- **Work required**
Find every line in the rows below that contains the string "bend", and copy each of those lines.

- **Extracted entries**
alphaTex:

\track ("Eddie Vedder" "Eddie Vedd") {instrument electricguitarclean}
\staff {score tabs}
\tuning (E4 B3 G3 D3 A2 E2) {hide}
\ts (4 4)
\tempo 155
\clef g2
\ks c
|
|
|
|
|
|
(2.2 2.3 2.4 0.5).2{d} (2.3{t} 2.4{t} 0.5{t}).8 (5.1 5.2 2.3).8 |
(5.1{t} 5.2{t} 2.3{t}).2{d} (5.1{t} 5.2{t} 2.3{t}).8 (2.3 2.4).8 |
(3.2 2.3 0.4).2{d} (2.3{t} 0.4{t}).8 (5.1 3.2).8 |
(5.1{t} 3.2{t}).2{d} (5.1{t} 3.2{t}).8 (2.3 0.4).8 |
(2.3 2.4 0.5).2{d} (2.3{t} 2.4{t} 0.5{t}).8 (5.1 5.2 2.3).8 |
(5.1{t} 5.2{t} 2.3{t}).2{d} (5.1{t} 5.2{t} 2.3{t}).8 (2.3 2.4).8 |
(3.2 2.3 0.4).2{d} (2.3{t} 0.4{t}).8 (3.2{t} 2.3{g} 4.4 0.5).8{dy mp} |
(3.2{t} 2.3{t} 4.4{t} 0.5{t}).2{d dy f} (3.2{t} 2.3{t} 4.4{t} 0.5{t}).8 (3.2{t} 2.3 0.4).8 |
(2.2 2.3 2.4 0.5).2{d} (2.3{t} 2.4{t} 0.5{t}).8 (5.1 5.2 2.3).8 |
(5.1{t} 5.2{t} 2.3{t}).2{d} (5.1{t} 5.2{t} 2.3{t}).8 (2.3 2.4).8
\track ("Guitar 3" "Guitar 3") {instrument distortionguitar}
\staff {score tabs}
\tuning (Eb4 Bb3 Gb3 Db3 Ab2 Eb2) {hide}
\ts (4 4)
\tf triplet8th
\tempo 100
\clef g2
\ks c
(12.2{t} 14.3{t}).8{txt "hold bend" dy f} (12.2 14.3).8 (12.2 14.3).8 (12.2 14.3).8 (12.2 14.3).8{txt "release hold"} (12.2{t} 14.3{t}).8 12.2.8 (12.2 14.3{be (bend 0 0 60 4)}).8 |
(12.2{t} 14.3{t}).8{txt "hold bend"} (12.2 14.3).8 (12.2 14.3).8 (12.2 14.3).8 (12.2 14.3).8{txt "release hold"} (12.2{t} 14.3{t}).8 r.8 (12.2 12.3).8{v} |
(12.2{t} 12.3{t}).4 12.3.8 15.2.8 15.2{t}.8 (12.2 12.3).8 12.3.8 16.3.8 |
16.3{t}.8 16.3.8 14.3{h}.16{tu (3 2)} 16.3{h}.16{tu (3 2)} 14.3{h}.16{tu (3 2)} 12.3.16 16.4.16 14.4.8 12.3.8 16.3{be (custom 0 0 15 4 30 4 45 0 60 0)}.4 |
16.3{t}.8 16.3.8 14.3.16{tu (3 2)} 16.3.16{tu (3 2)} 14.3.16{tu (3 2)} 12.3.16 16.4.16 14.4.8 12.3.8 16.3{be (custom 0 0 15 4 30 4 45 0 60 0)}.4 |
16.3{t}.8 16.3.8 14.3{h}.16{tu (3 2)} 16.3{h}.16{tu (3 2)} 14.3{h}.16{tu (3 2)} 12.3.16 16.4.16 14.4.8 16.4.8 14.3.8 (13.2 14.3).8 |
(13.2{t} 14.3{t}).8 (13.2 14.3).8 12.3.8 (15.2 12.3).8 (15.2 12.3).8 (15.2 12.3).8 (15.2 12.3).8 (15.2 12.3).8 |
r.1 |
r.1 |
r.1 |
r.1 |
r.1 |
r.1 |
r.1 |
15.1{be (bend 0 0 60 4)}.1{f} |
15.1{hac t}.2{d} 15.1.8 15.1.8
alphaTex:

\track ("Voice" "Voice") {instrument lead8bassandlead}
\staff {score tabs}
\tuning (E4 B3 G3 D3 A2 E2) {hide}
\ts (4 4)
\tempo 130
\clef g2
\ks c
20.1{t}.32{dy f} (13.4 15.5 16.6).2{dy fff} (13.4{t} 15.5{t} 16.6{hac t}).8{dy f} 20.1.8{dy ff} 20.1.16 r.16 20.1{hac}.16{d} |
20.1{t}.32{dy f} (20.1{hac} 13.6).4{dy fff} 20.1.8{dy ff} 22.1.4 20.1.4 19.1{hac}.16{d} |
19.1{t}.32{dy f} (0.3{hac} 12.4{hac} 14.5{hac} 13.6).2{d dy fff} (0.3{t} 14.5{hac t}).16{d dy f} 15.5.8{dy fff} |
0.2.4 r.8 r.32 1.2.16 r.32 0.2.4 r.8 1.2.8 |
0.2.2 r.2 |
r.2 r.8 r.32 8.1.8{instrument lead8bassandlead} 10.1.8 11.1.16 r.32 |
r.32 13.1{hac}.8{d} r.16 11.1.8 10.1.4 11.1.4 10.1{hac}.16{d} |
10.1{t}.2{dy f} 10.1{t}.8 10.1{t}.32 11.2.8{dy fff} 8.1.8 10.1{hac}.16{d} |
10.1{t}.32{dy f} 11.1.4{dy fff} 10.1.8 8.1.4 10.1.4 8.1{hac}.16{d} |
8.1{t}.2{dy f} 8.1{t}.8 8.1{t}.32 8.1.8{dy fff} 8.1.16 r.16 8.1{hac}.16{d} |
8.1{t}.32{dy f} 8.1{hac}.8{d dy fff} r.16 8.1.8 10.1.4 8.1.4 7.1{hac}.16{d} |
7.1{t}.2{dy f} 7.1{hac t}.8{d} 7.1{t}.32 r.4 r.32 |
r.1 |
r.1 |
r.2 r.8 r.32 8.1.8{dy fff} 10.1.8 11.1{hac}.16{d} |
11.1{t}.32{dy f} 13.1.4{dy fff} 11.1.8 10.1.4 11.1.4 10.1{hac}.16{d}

- **Task answer**
(12.2{t} 14.3{t}).8{txt "hold bend" dy f} (12.2 14.3).8 (12.2 14.3).8 (12.2 14.3).8 (12.2 14.3).8{txt "release hold"} (12.2{t} 14.3{t}).8 12.2.8 (12.2 14.3{be (bend 0 0 60 4)}).8 |
(12.2{t} 14.3{t}).8{txt "hold bend"} (12.2 14.3).8 (12.2 14.3).8 (12.2 14.3).8 (12.2 14.3).8{txt "release hold"} (12.2{t} 14.3{t}).8 r.8 (12.2 12.3).8{v} |
15.1{be (bend 0 0 60 4)}.1{f} |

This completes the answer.